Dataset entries
• • •

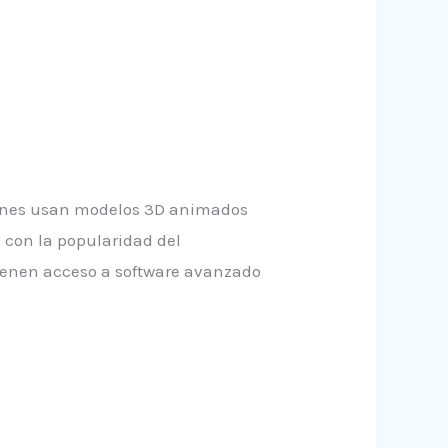
uienes usan modelos 3D animados
 con la popularidad del
ienen acceso a software avanzado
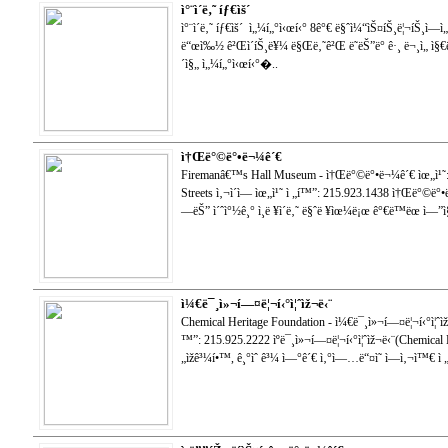
ì°¨ì´ë‚˜ íƒ€ìš´
ì°¨ì´ë‚˜ íƒ€ìš´ ì„¼í„°ì‹œí‹° 8ê°€ ë§ˆì¼“ìŠ¤íŠ¸ë¦¬íŠ¸ì—ì
ë“œì‰½ ê²Œì´íŠ¸ë¥¼ ë§Œë‚˜ê²Œ ë˜ëŠ”ë° ê·¸ ë¬¸ì„ ì§
´ì§„ ì„¼í„°ì‹œí‹°�..
ì†Œë°©ë°•ë¬¼ê´€
Firemanâ€™s Hall Museum - ì†Œë°©ë°•ë¬¼ê´€ ìœ„ì¹˜: 
Streets ì‚¬ì´ì— ìœ„ì¹˜ ì „í™”: 215.923.1438 ì†Œë°©
—ëŠ” ì´ˆì°½ê¸° ì¸ë ¥ì´ë‚˜ ë§ˆë ¥ìœ¼ë¡œ ê°€ë™ëœ ì—”ì§„ë
ì¼€ë¯¸ì»¬í—¤ë¦¬í‹°ì¦ˆìž¬ë‹¨
Chemical Heritage Foundation - ì¼€ë¯¸ì»¬í—¤ë¦¬í‹°ì¦ˆìž¬
™”: 215.925.2222 ìºë¯¸ì»¬í—¤ë¦¬í‹°ì¦ˆìž¬ë‹¨(Chemical
„ìžê³¼í•™, ê¸°ìˆ ê³¼ ì—°ê´€ ì‚°ì—…ë“¤ì˜ ì—­ì‚¬ì™€ ì „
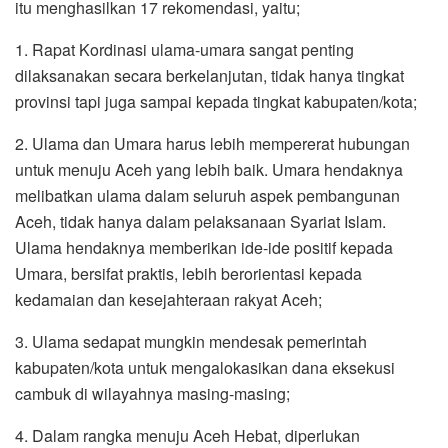
itu menghasilkan 17 rekomendasi, yaitu;
1. Rapat Kordinasi ulama-umara sangat penting
dilaksanakan secara berkelanjutan, tidak hanya tingkat
provinsi tapi juga sampai kepada tingkat kabupaten/kota;
2. Ulama dan Umara harus lebih mempererat hubungan
untuk menuju Aceh yang lebih baik. Umara hendaknya
melibatkan ulama dalam seluruh aspek pembangunan
Aceh, tidak hanya dalam pelaksanaan Syariat Islam.
Ulama hendaknya memberikan ide-ide positif kepada
Umara, bersifat praktis, lebih berorientasi kepada
kedamaian dan kesejahteraan rakyat Aceh;
3. Ulama sedapat mungkin mendesak pemerintah
kabupaten/kota untuk mengalokasikan dana eksekusi
cambuk di wilayahnya masing-masing;
4. Dalam rangka menuju Aceh Hebat, diperlukan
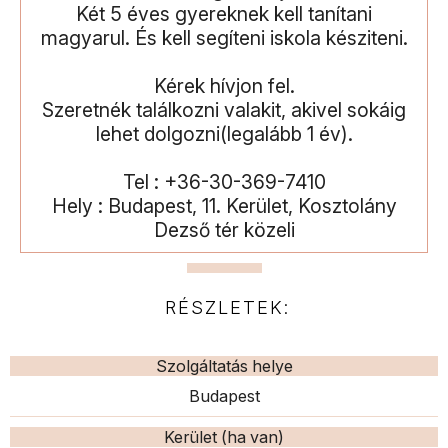
Két 5 éves gyereknek kell tanítani
magyarul. És kell segíteni iskola késziteni.
Kérek hívjon fel.
Szeretnék találkozni valakit, akivel sokáig
lehet dolgozni(legalább 1 év).
Tel : +36-30-369-7410
Hely : Budapest, 11. Kerület, Kosztolány
Dezső tér közeli
RÉSZLETEK:
Szolgáltatás helye
Budapest
Kerület (ha van)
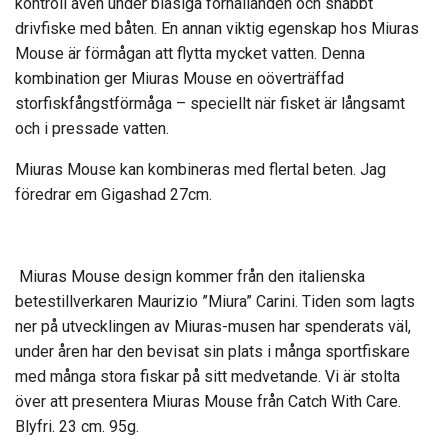
kontroll även under blåsiga förhållanden och snabbt
drivfiske med båten. En annan viktig egenskap hos Miuras
Mouse är förmågan att flytta mycket vatten. Denna
kombination ger Miuras Mouse en oöverträffad
storfiskfångstförmåga – speciellt när fisket är långsamt
och i pressade vatten.
Miuras Mouse kan kombineras med flertal beten. Jag
föredrar em Gigashad 27cm.
Miuras Mouse design kommer från den italienska
betestillverkaren Maurizio ”Miura” Carini. Tiden som lagts
ner på utvecklingen av Miuras-musen har spenderats väl,
under åren har den bevisat sin plats i många sportfiskare
med många stora fiskar på sitt medvetande. Vi är stolta
över att presentera Miuras Mouse från Catch With Care.
Blyfri. 23 cm. 95g.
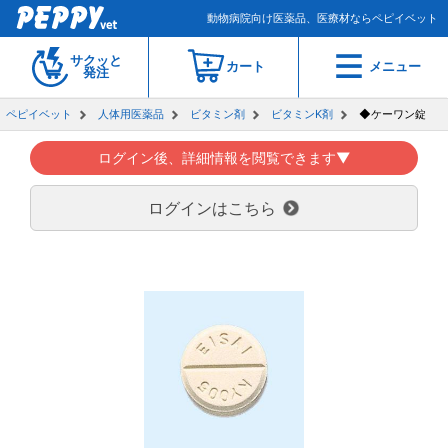
動物病院向け医薬品、医療材ならペピイベット
サクッと
カート
メニュー
発注
ペピイベット
人体用医薬品
ビタミン剤
ビタミンK剤
◆ケーワン錠
ログイン後、詳細情報を閲覧できます▼
ログインはこちら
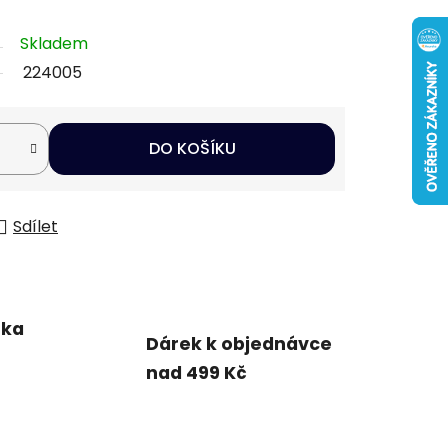
Skladem
224005
DO KOŠÍKU
Sdílet
uka
Dárek k objednávce
nad 499 Kč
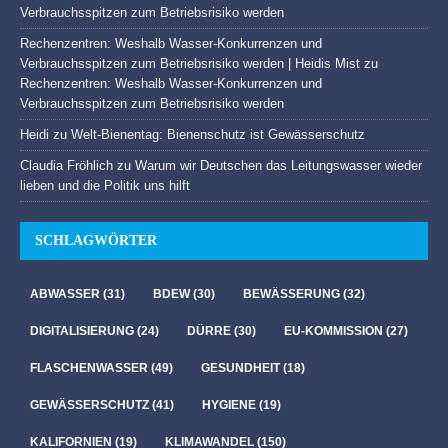
Verbrauchsspitzen zum Betriebsrisiko werden
Rechenzentren: Weshalb Wasser-Konkurrenzen und
Verbrauchsspitzen zum Betriebsrisiko werden | Heidis Mist
zu
Rechenzentren: Weshalb Wasser-Konkurrenzen und
Verbrauchsspitzen zum Betriebsrisiko werden
Heidi
zu
Welt-Bienentag: Bienenschutz ist Gewässerschutz
Claudia Fröhlich
zu
Warum wir Deutschen das Leitungswasser wieder
lieben und die Politik uns hilft
SCHLAGWÖRTER
ABWASSER
(31)
BDEW
(30)
BEWÄSSERUNG
(32)
DIGITALISIERUNG
(24)
DÜRRE
(30)
EU-KOMMISSION
(27)
FLASCHENWASSER
(49)
GESUNDHEIT
(18)
GEWÄSSERSCHUTZ
(41)
HYGIENE
(19)
KALIFORNIEN
(19)
KLIMAWANDEL
(150)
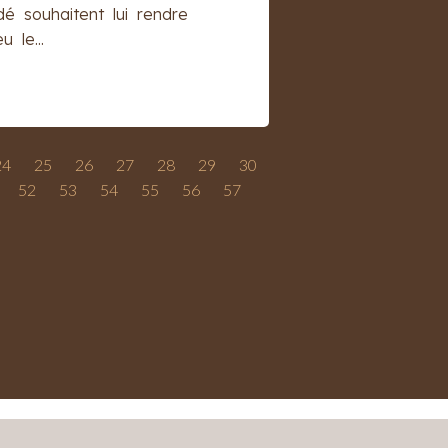
é souhaitent lui rendre
 le...
24
25
26
27
28
29
30
52
53
54
55
56
57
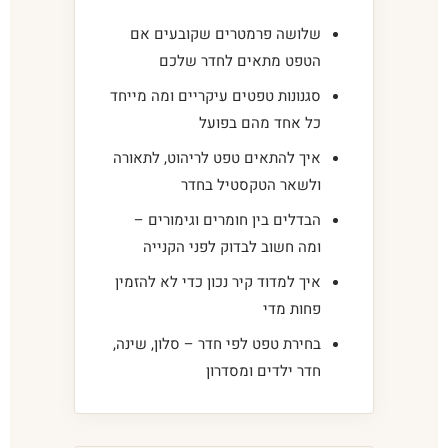
שלושה פרמטרים שקובעים אם
הטפט מתאים לחדר שלכם
סגנונות טפטים עיקריים ומה מייחד
כל אחד מהם בפועל
איך להתאים טפט לריהוט, לתאורה
ולשאר הטקסטיל בחדר
הבדלים בין חומרים וגימורים –
ומה חשוב לבדוק לפני הקנייה
איך למדוד קיר נכון כדי לא להזמין
פחות מדי
בחירת טפט לפי חדר – סלון, שינה,
חדר ילדים ומסדרון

• • •

→ Problem to work on: Could every entry be restated word for word, pictures excluded?

→ Written response:
uienes usan modelos 3D animados
 con la popularidad del
ienen acceso a software avanzado
ì°¨ì´ë‚˜ íƒ€ìš´
ì°¨ì´ë‚˜ íƒ€ìš´ ì„¼í„°ì‹œí‹° 8ê°€ ë§ˆì¼“ìŠ¤íŠ¸ë¦¬íŠ¸ì—ì
ë“œì‰½ ê²Œì´íŠ¸ë¥¼ ë§Œë‚˜ê²Œ ë˜ëŠ”ë° ê·¸ ë¬¸ì„ ì§
´ì§„ ì„¼í„°ì‹œí‹°�..
ì†Œë°©ë°•ë¬¼ê´€
Firemanâ€™s Hall Museum - ì†Œë°©ë°•ë¬¼ê´€ ìœ„ì¹˜: 
Streets ì‚¬ì´ì— ìœ„ì¹˜ ì „í™”: 215.923.1438 ì†Œë°©
—ëŠ” ì´ˆì°½ê¸° ì¸ë ¥ì´ë‚˜ ë§ˆë ¥ìœ¼ë¡œ ê°€ë™ëœ ì—”ì§„ë
ì¼€ë¯¸ì»¬í—¤ë¦¬í‹°ì¦ˆìž¬ë‹¨
Chemical Heritage Foundation - ì¼€ë¯¸ì»¬í—¤ë¦¬í‹°ì¦ˆìž¬
™”: 215.925.2222 ìºë¯¸ì»¬í—¤ë¦¬í‹°ì¦ˆìž¬ë‹¨(Chemical
„ìžê³¼í•™, ê¸°ìˆ ê³¼ ì—°ê´€ ì‚°ì—…ë“¤ì˜ ì—­ì‚¬ì™€ ì „
itu menghasilkan 17 rekomendasi, yaitu;
1. Rapat Kordinasi ulama-umara sangat penting
dilaksanakan secara berkelanjutan, tidak hanya tingkat
provinsi tapi juga sampai kepada tingkat kabupaten/kota;
2. Ulama dan Umara harus lebih mempererat hubungan
untuk menuju Aceh yang lebih baik. Umara hendaknya
melibatkan ulama dalam seluruh aspek pembangunan
Aceh, tidak hanya dalam pelaksanaan Syariat Islam.
Ulama hendaknya memberikan ide-ide positif kepada
Umara, bersifat praktis, lebih berorientasi kepada
kedamaian dan kesejahteraan rakyat Aceh;
3. Ulama sedapat mungkin mendesak pemerintah
kabupaten/kota untuk mengalokasikan dana eksekusi
cambuk di wilayahnya masing-masing;
4. Dalam rangka menuju Aceh Hebat, diperlukan
Két 5 éves gyereknek kell tanítani
magyarul. És kell segíteni iskola késziteni.
Kérek hívjon fel.
Szeretnék találkozni valakit, akivel sokáig
lehet dolgozni(legalább 1 év).
Tel : +36-30-369-7410
Hely : Budapest, 11. Kerület, Kosztolány
Dezső tér közeli
RÉSZLETEK:
Szolgáltatás helye
Budapest
Kerület (ha van)
kontroll även under blåsiga förhållanden och snabbt
drivfiske med båten. En annan viktig egenskap hos Miuras
Mouse är förmågan att flytta mycket vatten. Denna
kombination ger Miuras Mouse en oöverträffad
storfiskfångstförmåga – speciellt när fisket är långsamt
och i pressade vatten.
Miuras Mouse kan kombineras med flertal beten. Jag
föredrar em Gigashad 27cm.
Miuras Mouse design kommer från den italienska
betestillverkaren Maurizio ”Miura” Carini. Tiden som lagts
ner på utvecklingen av Miuras-musen har spenderats väl,
under åren har den bevisat sin plats i många sportfiskare
med många stora fiskar på sitt medvetande. Vi är stolta
över att presentera Miuras Mouse från Catch With Care.
Blyfri. 23 cm. 95g.
動物病院向け医薬品、医療材ならペピイベット
サクッと
カート
メニュー
発注
ペピイベット
人体用医薬品
ビタミン剤
ビタミンK剤
◆ケーワン錠
ログイン後、詳細情報を閲覧できます▼
ログインはこちら
Skladem
224005
DO KOŠÍKU
Sdílet
uka
Dárek k objednávce
nad 499 Kč
Verbrauchsspitzen zum Betriebsrisiko werden
Rechenzentren: Weshalb Wasser-Konkurrenzen und
Verbrauchsspitzen zum Betriebsrisiko werden | Heidis Mist
zu
Rechenzentren: Weshalb Wasser-Konkurrenzen und
Verbrauchsspitzen zum Betriebsrisiko werden
Heidi
zu
Welt-Bienentag: Bienenschutz ist Gewässerschutz
Claudia Fröhlich
zu
Warum wir Deutschen das Leitungswasser wieder
lieben und die Politik uns hilft
SCHLAGWÖRTER
ABWASSER
(31)
BDEW
(30)
BEWÄSSERUNG
(32)
DIGITALISIERUNG
(24)
DÜRRE
(30)
EU-KOMMISSION
(27)
FLASCHENWASSER
(49)
GESUNDHEIT
(18)
GEWÄSSERSCHUTZ
(41)
HYGIENE
(19)
KALIFORNIEN
(19)
KLIMAWANDEL
(150)
é souhaitent lui rendre
 le...
24
25
26
27
28
29
30
52
53
54
55
56
57
שלושה פרמטרים שקובעים אם
הטפט מתאים לחדר שלכם
סגנונות טפטים עיקריים ומה מייחד
כל אחד מהם בפועל
איך להתאים טפט לריהוט, לתאורה
ולשאר הטקסטיל בחדר
הבדלים בין חומרים וגימורים –
ומה חשוב לבדוק לפני הקנייה
איך למדוד קיר נכון כדי לא להזמין
פחות מדי
בחירת טפט לפי חדר – סלון, שינה,
חדר ילדים ומסדרון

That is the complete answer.